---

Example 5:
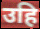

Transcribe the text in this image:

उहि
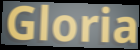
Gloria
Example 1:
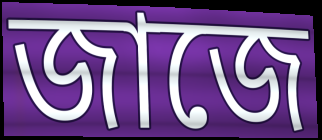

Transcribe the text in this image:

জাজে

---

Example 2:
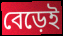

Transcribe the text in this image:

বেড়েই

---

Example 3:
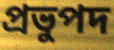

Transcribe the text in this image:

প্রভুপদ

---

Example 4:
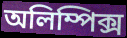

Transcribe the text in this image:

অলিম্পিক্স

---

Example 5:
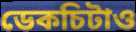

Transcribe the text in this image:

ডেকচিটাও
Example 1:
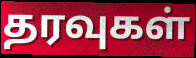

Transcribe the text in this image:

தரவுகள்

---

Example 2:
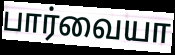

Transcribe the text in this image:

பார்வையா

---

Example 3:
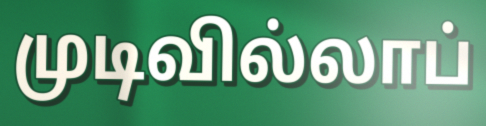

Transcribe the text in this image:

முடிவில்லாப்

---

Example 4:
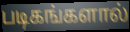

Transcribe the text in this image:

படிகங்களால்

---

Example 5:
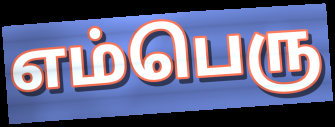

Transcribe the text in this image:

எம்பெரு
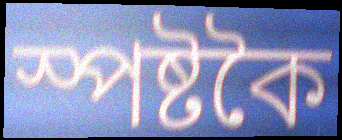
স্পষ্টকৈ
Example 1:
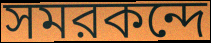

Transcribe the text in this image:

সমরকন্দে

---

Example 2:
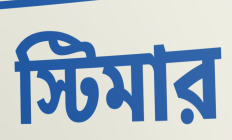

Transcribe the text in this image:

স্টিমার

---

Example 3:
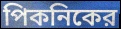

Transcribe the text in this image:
_ _ _ _
Given instruction. Render every line of the records above as a JSON list of strings, one string per line, omitting blank lines and leaving the pictures out.

Solution to this exercise.
[
  "---",
  "Example 5:",
  "Transcribe the text in this image:",
  "उहि",
  "Gloria",
  "Example 1:",
  "Transcribe the text in this image:",
  "জাজে",
  "---",
  "Example 2:",
  "Transcribe the text in this image:",
  "বেড়েই",
  "---",
  "Example 3:",
  "Transcribe the text in this image:",
  "প্রভুপদ",
  "---",
  "Example 4:",
  "Transcribe the text in this image:",
  "অলিম্পিক্স",
  "---",
  "Example 5:",
  "Transcribe the text in this image:",
  "ডেকচিটাও",
  "Example 1:",
  "Transcribe the text in this image:",
  "தரவுகள்",
  "---",
  "Example 2:",
  "Transcribe the text in this image:",
  "பார்வையா",
  "---",
  "Example 3:",
  "Transcribe the text in this image:",
  "முடிவில்லாப்",
  "---",
  "Example 4:",
  "Transcribe the text in this image:",
  "படிகங்களால்",
  "---",
  "Example 5:",
  "Transcribe the text in this image:",
  "எம்பெரு",
  "স্পষ্টকৈ",
  "Example 1:",
  "Transcribe the text in this image:",
  "সমরকন্দে",
  "---",
  "Example 2:",
  "Transcribe the text in this image:",
  "স্টিমার",
  "---",
  "Example 3:",
  "Transcribe the text in this image:"
]